Neue Ergebnisse zum Zusammenhang zwischen Merkel-Zellen und Juckreiz

Die für den Tastsinn wesentlichen Merkel-Zellen wurden schon 1857 von Friedrich Merkel entdeckt und auch nach ihm benannt. Die freien Nervenendungen der Zellen ließen bereits den Göttinger Anatom davon ausgehen, dass diese Zellen das taktile Empfinden ermöglichen. Merkel-Zellen verfügen über Nozizeptoren und kommen beim Menschen besonders vermehrt auf den Lippen, an den Fingern, den Innenflächen der Hand und der Fußsohle vor.

Merkel-Zellen sind aber auch bei Tieren vorhanden, wo sie vor allem an den Pfoten und um die Schnurhaaransätze als Mechanorezeptoren die sensible Wahrnehmung eines Drucks und dessen Veränderungen erlauben. Besonders nachtaktive Tiere orientieren sich mit ihrer Hilfe im Dunkeln.

Fehlt das Atoh1-Gen, konnten Versuchstiere keine Merkel-Zellen bilden, wie Forscher am Baylor College in Houston 2009 herausfinden konnten. Schon damals war vermutet worden, dass Tiere, denen diese Zellen fehlen, wesentlich weniger empfindlich auf leichte Berührungen ihrer Haut reagieren würden.

Rückgang von Merkel-Zellen in alternder Haut Auslöser von Juckreiz?

Nun untersuchte ein Team von Forschern der Washington University Medical School in St. Louis den Zusammenhang zwischen den Merkel-Zellen und den Sinneswahrnehmungen der Haut weiter.

Das Ergebnis der Studie von Jing Feng und Hongzhen Hu, die in Missouri am Center for the Study of Itch forschen, wurde am 4. Mai 2018 in der Fachzeitschrift Science veröffentlicht.

Die Mediziner hoffen, dass endlich eine Lösung für ältere Menschen in Sicht ist, die unter extremem Juckreiz leiden. Von Alloknesis Betroffene reagieren oft sehr empfindlich auf Textilien oder andere, oft nur leichte, mechanische Reize der Haut. Auch Menschen mit extrem trockener Haut oder an Neurodermitis erkrankte Personen leiden vielmals unter einem chronischen Juckreiz, dem auch bei einer Behandlung mit Cortison oder anderen Salben nicht beizukommen ist.

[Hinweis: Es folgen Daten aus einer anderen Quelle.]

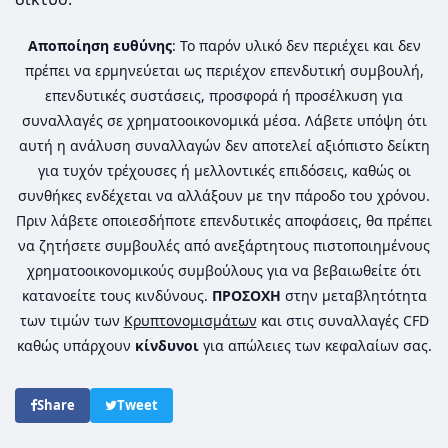
Αποποίηση ευθύνης
: Το παρόν υλικό δεν περιέχει και δεν
πρέπει να ερμηνεύεται ως περιέχον επενδυτική συμβουλή,
επενδυτικές συστάσεις, προσφορά ή προσέλκυση για
συναλλαγές σε χρηματοοικονομικά μέσα. Λάβετε υπόψη ότι
αυτή η ανάλυση συναλλαγών δεν αποτελεί αξιόπιστο δείκτη
για τυχόν τρέχουσες ή μελλοντικές επιδόσεις, καθώς οι
συνθήκες ενδέχεται να αλλάξουν με την πάροδο του χρόνου.
Πριν λάβετε οποιεσδήποτε επενδυτικές αποφάσεις, θα πρέπει
να ζητήσετε συμβουλές από ανεξάρτητους πιστοποιημένους
χρηματοοικονομικούς συμβούλους για να βεβαιωθείτε ότι
κατανοείτε τους κινδύνους.
ΠΡΟΣΟΧΗ
στην μεταβλητότητα
των τιμών των
Κρυπτονομισμάτων
και στις συναλλαγές CFD
καθώς υπάρχουν
κίνδυνοι
για απώλειες των κεφαλαίων σας.
Share
Tweet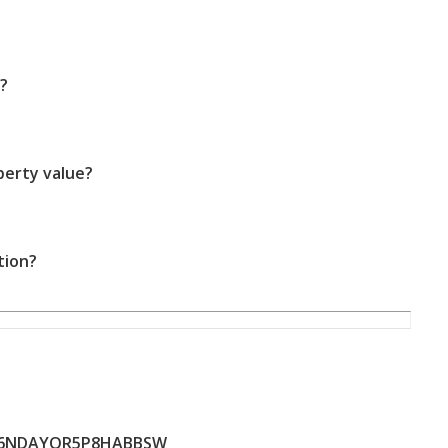
?
perty value?
tion?
X6NDAYQR5P8HABBSW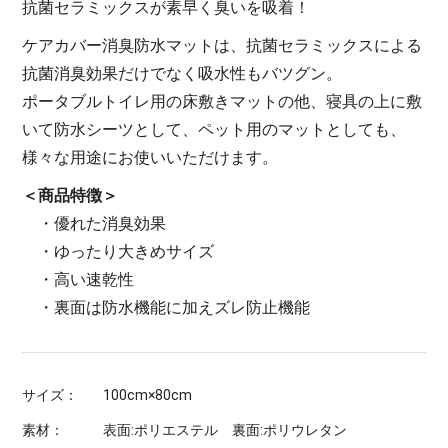
抗菌セラミックスが素早く臭いを吸着！
ケアカバー消臭防水マットは、抗菌セラミックスによる
抗菌消臭効果だけでなく吸水性もバツグン。
ポータブルトイレ用の床敷きマットの他、寝具の上に敷
いて防水シーツとして、ペット用のマットとしても、
様々な用途にお使いいただけます。
＜商品特徴＞
・優れた消臭効果
・ゆったり大きめサイズ
・高い速乾性
・裏面は防水機能に加えズレ防止機能
サイズ：
100cm×80cm
素材：
表面:ポリエステル 裏面:ポリウレタン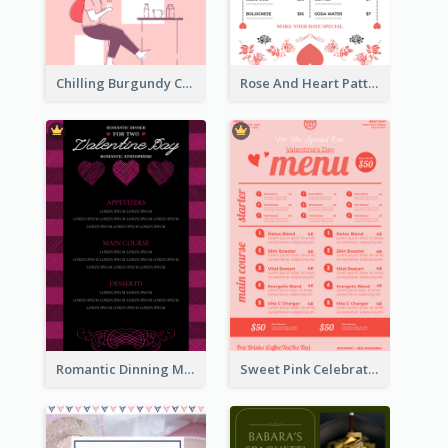
Chilling Burgundy Coffee And Bakery Menu Design
Rose And Heart Pattern Menu Design Ideas
Romantic Dinning Menu For Two Design Templates
Sweet Pink Celebration Menu Template Design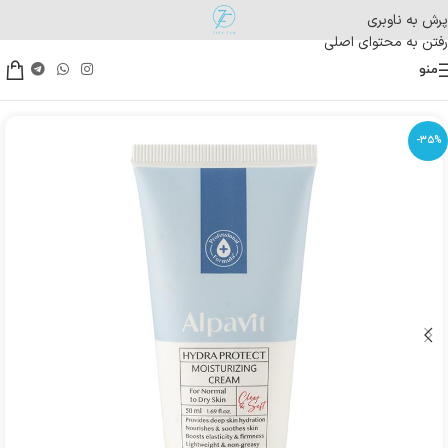
پرش به ناوبری
رفتن به محتوای اصلی
منو
-35%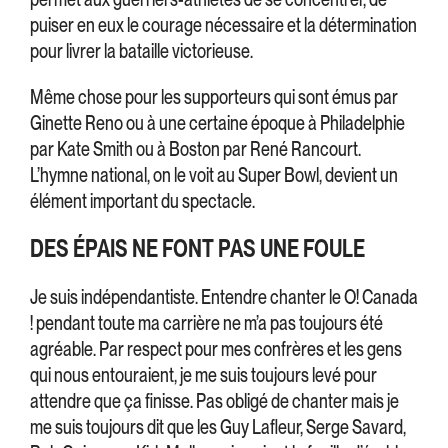
puiser en eux le courage nécessaire et la détermination
pour livrer la bataille victorieuse.
Même chose pour les supporteurs qui sont émus par
Ginette Reno ou à une certaine époque à Philadelphie
par Kate Smith ou à Boston par René Rancourt.
L’hymne national, on le voit au Super Bowl, devient un
élément important du spectacle.
DES ÉPAIS NE FONT PAS UNE FOULE
Je suis indépendantiste. Entendre chanter le O! Canada
! pendant toute ma carrière ne m’a pas toujours été
agréable. Par respect pour mes confrères et les gens
qui nous entouraient, je me suis toujours levé pour
attendre que ça finisse. Pas obligé de chanter mais je
me suis toujours dit que les Guy Lafleur, Serge Savard,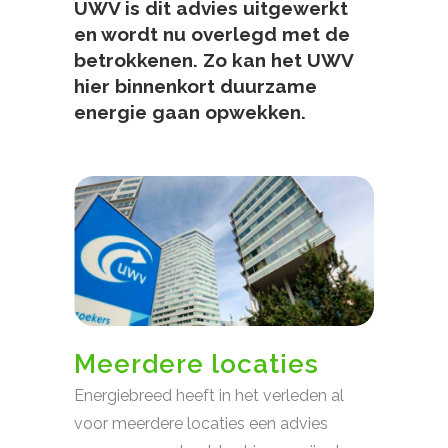
UWV is dit advies uitgewerkt
en wordt nu overlegd met de
betrokkenen. Zo kan het UWV
hier binnenkort duurzame
energie gaan opwekken.
Meerdere locaties
Energiebreed heeft in het verleden al
voor meerdere locaties een advies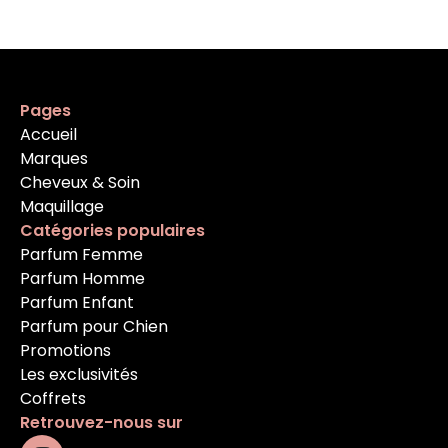
Pages
Accueil
Marques
Cheveux & Soin
Maquillage
Catégories populaires
Parfum Femme
Parfum Homme
Parfum Enfant
Parfum pour Chien
Promotions
Les exclusivités
Coffrets
Retrouvez-nous sur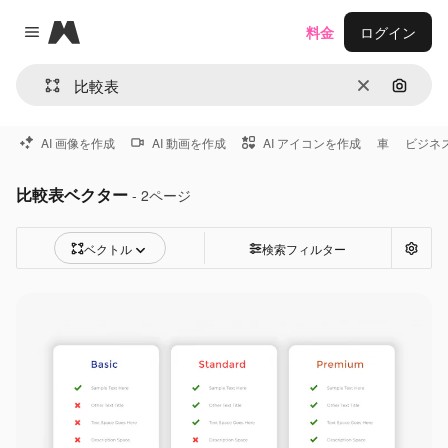
Magnific
料金
ログイン
Close menu
消去
画像で
AI 画像を作成
AI 動画を作成
AI アイコンを作成
車
ビジネ
比較表ベクター
- 2ページ
ベクトル
検索フィルター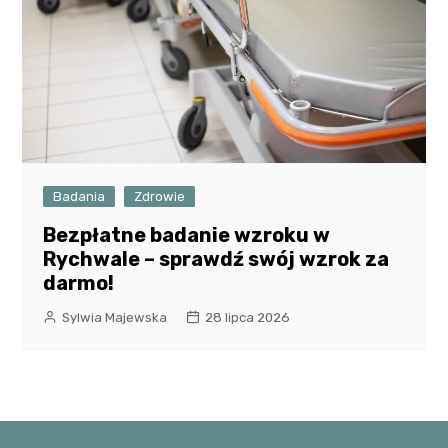
Badania
Zdrowie
Bezpłatne badanie wzroku w
Rychwale – sprawdź swój wzrok za
darmo!
Sylwia Majewska
28 lipca 2026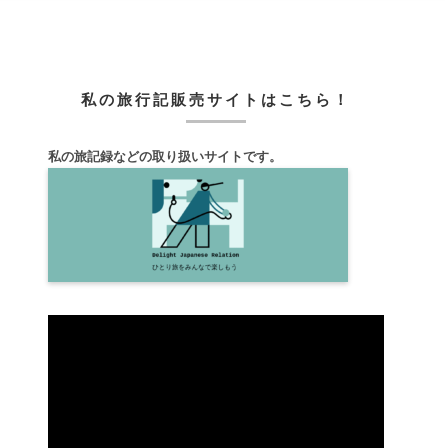
私の旅行記販売サイトはこちら！
私の旅記録などの取り扱いサイトです。
動
画
プ
レ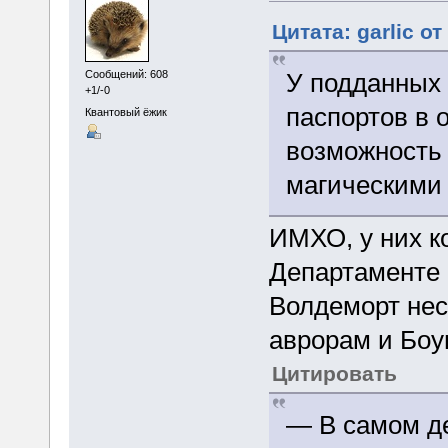
Цитата: garlic о
У подданных 
Сообщений: 608
+1/-0
паспортов в 
Квантовый ёжик
возможность
магическими
ИМХО, у них ко
Департаменте 
Волдеморт нес
аврорам и Боу
Цитировать
— В самом д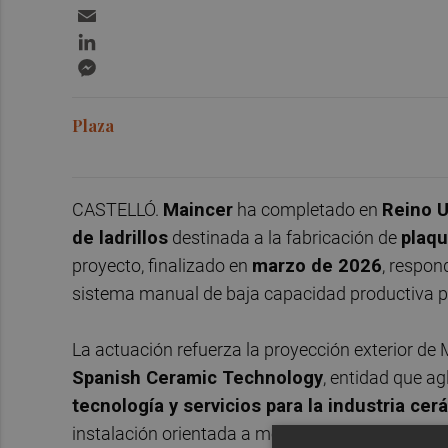
Email
LinkedIn
Messenger
Plaza
CASTELLÓ.
Maincer
ha completado en
Reino 
de ladrillos
destinada a la fabricación de
plaqu
proyecto, finalizado en
marzo de 2026
, respon
sistema manual de baja capacidad productiva por
La actuación refuerza la proyección exterior de
Spanish Ceramic Technology
, entidad que a
tecnología y servicios para la industria cer
instalación orientada a mejorar el rendimiento en 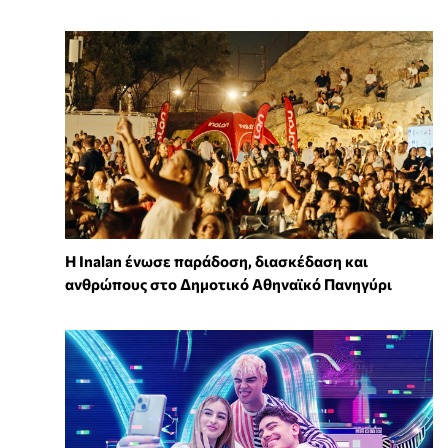
Η Inalan ένωσε παράδοση, διασκέδαση και
ανθρώπους στο Δημοτικό Αθηναϊκό Πανηγύρι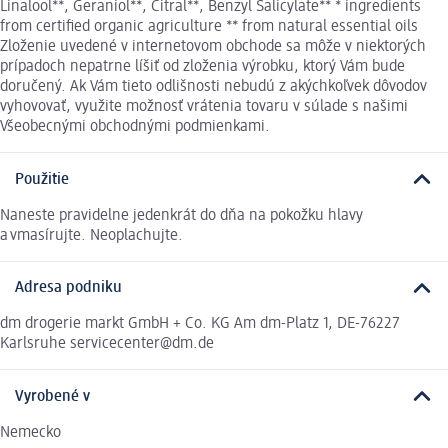
Linalool**, Geraniol**, Citral**, Benzyl Salicylate** * ingredients
from certified organic agriculture ** from natural essential oils
Zloženie uvedené v internetovom obchode sa môže v niektorých
prípadoch nepatrne líšiť od zloženia výrobku, ktorý Vám bude
doručený. Ak Vám tieto odlišnosti nebudú z akýchkoľvek dôvodov
vyhovovať, využite možnosť vrátenia tovaru v súlade s našimi
Všeobecnými obchodnými podmienkami.
Použitie
Naneste pravidelne jedenkrát do dňa na pokožku hlavy
a vmasírujte. Neoplachujte.
Adresa podniku
dm drogerie markt GmbH + Co. KG Am dm-Platz 1, DE-76227
Karlsruhe servicecenter@dm.de
Vyrobené v
Nemecko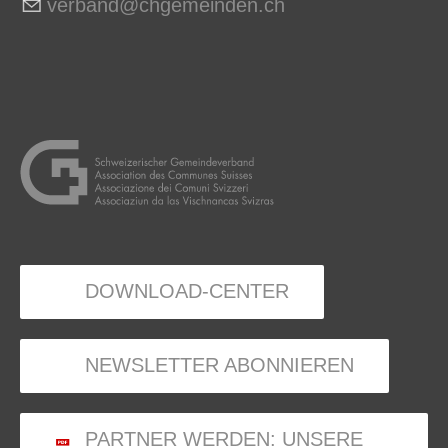
v
rb
nd
chg
m
nd
n
ch
DOWNLOAD-CENTER
NEWSLETTER ABONNIEREN
PARTNER WERDEN: UNSERE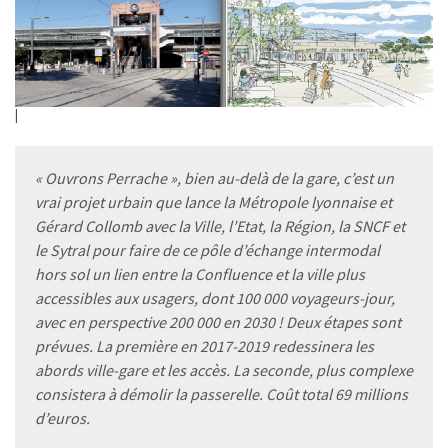
« Ouvrons Perrache », bien au-delà de la gare, c’est un
vrai projet urbain que lance la Métropole lyonnaise et
Gérard Collomb avec la Ville, l’Etat, la Région, la SNCF et
le Sytral pour faire de ce pôle d’échange intermodal
hors sol un lien entre la Confluence et la ville plus
accessibles aux usagers, dont 100 000 voyageurs-jour,
avec en perspective 200 000 en 2030 ! Deux étapes sont
prévues. La première en 2017-2019 redessinera les
abords ville-gare et les accès. La seconde, plus complexe
consistera à démolir la passerelle. Coût total 69 millions
d’euros.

Die Forscher setzten Mäuse sanften taktilen Reizen aus. Wurden die Tiere mit einem haarfeinen Nylonfaden berührt, reagierten sie unterschiedlich. Einige kratzten sich wesentlich stärker und ausdauernder als andere. Vor allem die älteren Tiere mit trockenerer Epidermis reagierten empfindlich. Auf die Anzahl der Merkel-Zellen in ihrer Epidermis untersucht, zeigte sich: Das Jucken war stärker, desto weniger Merkel-Zellen in der Haut der Mäuse vorhanden waren.

Daraufhin manipulierten die Forscher einige der Mäuse gentechnisch so, dass sie die Anzahl der Merkel-Zellen in deren Epidermis anhoben. Das Ergebnis: Die Mäuse reagierten weniger empfindlich auf den ausgelösten Juckreiz.

Ausschlaggebend – Protein Piezo2

Die Erklärung der Forscher: Auf der Membran der Merkel-Zellen wird das Protein Piezo2 gebildet, das offenbar in der Lage ist, einen Juckreiz zu mindern. Über dieses Protein können die Merkel-Zellen dem Rückenmark Signale senden, die eine zuvor ausgelöste Reizung als “harmlos” einstuft. Funktioniert die Informationsübermittlung korrekt, bleibt die Aufforderung zum Jucken aus.

In einem nächsten Schritt wollen Hu und Feng nun Hautproben von menschlichen Patienten analysieren, die unter starkem Juckreiz leiden. Sollte sich feststellen lassen, dass die empfindlichere Epidermis eine unterdurchschnittliche Zahl von Merkel-Zellen aufweist, wollen die Forscher die Merkel-Zellen in der Haut der Probanden so aktivieren, dass Piezo2 in ausreichender Menge von ihnen gebildet werden kann.

Literatur

Feng, J., Luo, J., Yang, P., Du, J., Kim, B. S., & Hu, H. (2018). Piezo2 channel–Merkel cell signaling modulates the conversion of touch to itch. Science, 360(6388), 530-533.